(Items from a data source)
--- START ---

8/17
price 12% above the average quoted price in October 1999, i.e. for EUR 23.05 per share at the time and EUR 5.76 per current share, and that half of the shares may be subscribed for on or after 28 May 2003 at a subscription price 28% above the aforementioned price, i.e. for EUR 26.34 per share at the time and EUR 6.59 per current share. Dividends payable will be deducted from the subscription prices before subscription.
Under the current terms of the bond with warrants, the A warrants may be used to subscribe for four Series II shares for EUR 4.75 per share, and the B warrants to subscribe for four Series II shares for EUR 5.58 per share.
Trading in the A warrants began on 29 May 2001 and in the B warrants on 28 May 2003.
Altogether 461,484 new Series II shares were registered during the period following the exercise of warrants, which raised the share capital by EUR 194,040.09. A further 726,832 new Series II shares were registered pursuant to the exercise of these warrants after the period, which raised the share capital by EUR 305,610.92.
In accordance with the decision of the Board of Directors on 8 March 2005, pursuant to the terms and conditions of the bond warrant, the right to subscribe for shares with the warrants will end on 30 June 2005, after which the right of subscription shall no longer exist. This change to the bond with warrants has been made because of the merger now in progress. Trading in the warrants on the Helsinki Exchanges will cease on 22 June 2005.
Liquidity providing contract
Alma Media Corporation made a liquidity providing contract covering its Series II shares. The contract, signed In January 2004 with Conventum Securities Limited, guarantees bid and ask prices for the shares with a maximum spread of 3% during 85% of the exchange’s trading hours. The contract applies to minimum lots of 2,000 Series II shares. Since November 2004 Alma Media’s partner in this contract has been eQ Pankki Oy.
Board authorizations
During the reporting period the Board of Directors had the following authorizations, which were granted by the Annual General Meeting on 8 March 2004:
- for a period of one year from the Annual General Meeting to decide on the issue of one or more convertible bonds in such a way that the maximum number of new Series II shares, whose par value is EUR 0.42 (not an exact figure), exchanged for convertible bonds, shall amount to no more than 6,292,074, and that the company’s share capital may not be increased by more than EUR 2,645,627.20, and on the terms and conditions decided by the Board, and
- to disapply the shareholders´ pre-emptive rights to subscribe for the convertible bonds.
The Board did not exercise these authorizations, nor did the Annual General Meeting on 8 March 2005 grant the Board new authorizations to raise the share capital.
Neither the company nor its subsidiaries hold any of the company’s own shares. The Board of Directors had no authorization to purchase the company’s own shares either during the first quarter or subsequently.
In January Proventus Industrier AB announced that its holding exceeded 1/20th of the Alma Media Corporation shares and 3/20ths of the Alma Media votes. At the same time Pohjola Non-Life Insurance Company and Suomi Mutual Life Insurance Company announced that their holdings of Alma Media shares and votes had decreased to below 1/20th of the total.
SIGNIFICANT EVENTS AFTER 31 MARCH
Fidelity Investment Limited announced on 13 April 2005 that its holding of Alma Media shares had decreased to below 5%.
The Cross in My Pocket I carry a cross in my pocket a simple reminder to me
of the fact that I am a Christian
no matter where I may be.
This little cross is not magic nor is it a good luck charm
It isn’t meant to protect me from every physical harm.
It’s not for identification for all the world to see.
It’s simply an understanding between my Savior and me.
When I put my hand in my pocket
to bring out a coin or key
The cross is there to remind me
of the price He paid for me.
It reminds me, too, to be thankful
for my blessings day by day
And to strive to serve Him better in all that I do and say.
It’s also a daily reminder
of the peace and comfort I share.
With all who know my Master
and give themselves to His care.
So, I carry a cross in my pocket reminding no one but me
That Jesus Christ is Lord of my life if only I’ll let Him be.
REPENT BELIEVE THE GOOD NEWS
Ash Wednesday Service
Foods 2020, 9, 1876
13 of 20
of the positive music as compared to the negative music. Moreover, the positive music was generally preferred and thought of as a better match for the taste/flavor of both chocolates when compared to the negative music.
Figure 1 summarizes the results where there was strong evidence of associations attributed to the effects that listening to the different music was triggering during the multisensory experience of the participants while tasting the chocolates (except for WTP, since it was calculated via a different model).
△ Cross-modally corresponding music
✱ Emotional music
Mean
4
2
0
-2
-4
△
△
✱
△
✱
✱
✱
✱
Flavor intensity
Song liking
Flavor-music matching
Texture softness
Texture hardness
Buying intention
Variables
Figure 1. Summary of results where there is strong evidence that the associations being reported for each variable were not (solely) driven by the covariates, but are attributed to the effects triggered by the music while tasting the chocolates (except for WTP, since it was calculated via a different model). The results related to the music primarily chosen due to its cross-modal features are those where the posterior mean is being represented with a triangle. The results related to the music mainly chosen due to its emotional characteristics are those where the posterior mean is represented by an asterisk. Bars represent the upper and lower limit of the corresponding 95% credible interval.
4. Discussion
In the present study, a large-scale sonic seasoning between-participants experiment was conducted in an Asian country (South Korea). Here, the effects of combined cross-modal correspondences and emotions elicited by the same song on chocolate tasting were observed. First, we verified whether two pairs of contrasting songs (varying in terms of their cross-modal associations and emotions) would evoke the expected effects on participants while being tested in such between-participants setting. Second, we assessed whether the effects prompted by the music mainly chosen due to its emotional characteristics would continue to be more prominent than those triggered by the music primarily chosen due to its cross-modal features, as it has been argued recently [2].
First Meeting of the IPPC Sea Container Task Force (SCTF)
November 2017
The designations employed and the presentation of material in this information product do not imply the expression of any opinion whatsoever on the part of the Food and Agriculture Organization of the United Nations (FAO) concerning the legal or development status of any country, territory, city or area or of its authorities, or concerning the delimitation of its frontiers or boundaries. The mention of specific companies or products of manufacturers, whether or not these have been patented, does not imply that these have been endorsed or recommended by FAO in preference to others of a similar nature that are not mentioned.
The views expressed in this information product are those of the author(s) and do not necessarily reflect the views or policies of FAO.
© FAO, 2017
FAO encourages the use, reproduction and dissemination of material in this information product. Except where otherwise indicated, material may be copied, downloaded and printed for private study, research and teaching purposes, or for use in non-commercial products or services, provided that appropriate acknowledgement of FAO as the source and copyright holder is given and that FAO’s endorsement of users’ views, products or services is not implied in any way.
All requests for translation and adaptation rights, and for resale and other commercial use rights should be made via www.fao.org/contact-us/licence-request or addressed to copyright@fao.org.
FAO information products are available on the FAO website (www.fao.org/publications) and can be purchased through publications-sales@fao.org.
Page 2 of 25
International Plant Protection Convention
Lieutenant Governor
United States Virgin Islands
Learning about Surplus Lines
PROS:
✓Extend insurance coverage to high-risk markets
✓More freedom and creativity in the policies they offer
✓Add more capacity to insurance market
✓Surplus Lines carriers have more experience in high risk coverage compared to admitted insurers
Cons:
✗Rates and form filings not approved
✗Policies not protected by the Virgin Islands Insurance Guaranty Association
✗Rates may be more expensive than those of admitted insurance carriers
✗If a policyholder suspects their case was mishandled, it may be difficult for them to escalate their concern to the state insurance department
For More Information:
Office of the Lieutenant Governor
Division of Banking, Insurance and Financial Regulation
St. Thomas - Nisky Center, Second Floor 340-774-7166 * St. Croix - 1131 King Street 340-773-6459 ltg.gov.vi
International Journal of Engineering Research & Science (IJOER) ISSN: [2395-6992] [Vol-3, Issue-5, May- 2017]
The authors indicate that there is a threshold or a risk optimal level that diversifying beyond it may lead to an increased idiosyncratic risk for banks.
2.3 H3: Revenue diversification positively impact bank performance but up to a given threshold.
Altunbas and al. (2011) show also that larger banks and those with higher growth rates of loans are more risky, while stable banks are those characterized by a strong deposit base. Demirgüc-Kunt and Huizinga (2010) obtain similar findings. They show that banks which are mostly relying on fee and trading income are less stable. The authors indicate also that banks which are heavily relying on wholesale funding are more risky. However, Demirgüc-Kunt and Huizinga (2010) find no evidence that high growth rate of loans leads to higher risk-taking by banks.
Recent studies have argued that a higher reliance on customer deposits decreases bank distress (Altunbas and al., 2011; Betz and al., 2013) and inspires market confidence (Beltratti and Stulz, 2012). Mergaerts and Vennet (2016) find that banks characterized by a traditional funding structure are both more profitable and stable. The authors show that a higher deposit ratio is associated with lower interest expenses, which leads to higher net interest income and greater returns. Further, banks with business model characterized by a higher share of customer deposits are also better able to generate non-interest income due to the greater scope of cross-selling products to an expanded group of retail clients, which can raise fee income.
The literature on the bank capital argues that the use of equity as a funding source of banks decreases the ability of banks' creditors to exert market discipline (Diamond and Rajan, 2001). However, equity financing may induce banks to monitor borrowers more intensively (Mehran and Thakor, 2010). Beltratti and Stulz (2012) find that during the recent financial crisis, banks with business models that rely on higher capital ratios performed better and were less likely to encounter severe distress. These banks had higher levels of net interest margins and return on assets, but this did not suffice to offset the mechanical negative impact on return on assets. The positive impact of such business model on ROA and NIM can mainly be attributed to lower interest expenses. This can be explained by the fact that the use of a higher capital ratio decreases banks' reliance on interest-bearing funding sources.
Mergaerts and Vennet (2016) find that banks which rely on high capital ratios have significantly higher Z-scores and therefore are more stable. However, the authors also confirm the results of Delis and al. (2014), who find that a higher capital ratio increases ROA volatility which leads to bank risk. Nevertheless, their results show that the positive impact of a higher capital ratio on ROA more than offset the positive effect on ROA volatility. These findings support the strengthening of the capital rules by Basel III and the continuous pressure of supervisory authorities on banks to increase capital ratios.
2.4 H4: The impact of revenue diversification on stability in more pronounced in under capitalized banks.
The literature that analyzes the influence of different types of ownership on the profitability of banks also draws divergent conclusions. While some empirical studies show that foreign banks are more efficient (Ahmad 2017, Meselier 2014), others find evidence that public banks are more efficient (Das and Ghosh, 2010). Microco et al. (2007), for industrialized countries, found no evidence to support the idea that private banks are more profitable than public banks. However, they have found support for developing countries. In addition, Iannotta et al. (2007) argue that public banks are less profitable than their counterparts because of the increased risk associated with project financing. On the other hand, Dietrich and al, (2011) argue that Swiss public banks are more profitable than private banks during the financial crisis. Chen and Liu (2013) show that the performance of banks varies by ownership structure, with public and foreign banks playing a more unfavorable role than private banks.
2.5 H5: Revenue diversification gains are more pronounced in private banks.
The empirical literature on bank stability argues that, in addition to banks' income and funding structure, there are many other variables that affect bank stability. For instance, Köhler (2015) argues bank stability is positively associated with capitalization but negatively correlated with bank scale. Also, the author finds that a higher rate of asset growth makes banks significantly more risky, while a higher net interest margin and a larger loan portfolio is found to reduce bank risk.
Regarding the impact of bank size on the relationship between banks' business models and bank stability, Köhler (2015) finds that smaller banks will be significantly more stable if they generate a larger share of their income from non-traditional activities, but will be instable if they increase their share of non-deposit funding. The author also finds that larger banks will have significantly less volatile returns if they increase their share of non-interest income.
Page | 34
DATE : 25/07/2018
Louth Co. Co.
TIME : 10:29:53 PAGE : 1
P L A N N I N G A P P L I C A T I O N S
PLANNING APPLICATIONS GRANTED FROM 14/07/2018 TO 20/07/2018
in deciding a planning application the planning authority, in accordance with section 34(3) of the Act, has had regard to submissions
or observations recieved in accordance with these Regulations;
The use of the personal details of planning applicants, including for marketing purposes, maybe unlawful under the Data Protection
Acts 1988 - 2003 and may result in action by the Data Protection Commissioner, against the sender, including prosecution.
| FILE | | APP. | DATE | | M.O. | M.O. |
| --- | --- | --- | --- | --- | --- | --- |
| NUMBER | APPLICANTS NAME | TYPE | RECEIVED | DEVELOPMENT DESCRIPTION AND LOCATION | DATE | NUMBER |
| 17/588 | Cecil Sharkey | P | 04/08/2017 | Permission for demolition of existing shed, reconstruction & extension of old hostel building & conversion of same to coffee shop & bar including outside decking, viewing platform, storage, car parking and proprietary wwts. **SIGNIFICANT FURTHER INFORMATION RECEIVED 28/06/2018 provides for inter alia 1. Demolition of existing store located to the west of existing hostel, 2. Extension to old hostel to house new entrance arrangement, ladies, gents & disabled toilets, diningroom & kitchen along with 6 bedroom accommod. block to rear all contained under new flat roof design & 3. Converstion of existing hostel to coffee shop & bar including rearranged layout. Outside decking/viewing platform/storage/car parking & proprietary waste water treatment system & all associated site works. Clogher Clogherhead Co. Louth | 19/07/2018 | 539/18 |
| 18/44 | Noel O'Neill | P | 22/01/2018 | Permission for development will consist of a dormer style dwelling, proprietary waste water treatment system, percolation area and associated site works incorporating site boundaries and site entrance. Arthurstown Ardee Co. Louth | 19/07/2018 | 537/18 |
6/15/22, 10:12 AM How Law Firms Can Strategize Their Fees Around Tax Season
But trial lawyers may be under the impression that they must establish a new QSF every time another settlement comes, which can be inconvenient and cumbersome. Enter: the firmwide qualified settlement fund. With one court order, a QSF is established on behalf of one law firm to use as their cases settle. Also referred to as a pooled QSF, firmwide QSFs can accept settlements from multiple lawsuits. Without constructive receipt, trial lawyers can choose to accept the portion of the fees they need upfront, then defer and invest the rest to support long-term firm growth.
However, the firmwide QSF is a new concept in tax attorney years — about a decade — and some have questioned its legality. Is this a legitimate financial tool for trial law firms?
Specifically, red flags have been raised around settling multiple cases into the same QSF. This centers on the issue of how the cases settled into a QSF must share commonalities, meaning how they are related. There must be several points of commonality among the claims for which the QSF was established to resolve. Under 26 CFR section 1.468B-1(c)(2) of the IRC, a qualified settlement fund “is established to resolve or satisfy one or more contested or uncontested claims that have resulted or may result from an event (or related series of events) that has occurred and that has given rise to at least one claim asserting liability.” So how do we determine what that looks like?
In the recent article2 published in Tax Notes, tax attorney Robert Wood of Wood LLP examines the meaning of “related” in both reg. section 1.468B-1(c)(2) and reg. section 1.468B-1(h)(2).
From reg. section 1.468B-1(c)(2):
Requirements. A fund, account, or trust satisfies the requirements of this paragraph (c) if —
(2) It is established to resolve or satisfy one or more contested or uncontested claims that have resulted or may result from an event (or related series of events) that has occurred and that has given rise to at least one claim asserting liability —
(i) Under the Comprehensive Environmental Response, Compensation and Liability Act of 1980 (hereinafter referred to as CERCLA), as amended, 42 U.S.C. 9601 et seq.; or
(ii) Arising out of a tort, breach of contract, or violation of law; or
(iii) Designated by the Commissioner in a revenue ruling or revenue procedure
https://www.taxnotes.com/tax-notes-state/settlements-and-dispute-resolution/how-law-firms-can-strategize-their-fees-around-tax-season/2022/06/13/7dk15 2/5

--- END ---

TASK DESCRIPTION: Retype only this portion of the data above: the line containing "of the fact that I am a Christian", the line containing "of the positive", and all lines between them, exactly.

ANSWER FOR THIS EXERCISE:
of the fact that I am a Christian
no matter where I may be.
This little cross is not magic nor is it a good luck charm
It isn’t meant to protect me from every physical harm.
It’s not for identification for all the world to see.
It’s simply an understanding between my Savior and me.
When I put my hand in my pocket
to bring out a coin or key
The cross is there to remind me
of the price He paid for me.
It reminds me, too, to be thankful
for my blessings day by day
And to strive to serve Him better in all that I do and say.
It’s also a daily reminder
of the peace and comfort I share.
With all who know my Master
and give themselves to His care.
So, I carry a cross in my pocket reminding no one but me
That Jesus Christ is Lord of my life if only I’ll let Him be.
REPENT BELIEVE THE GOOD NEWS
Ash Wednesday Service
Foods 2020, 9, 1876
13 of 20
of the positive music as compared to the negative music. Moreover, the positive music was generally preferred and thought of as a better match for the taste/flavor of both chocolates when compared to the negative music.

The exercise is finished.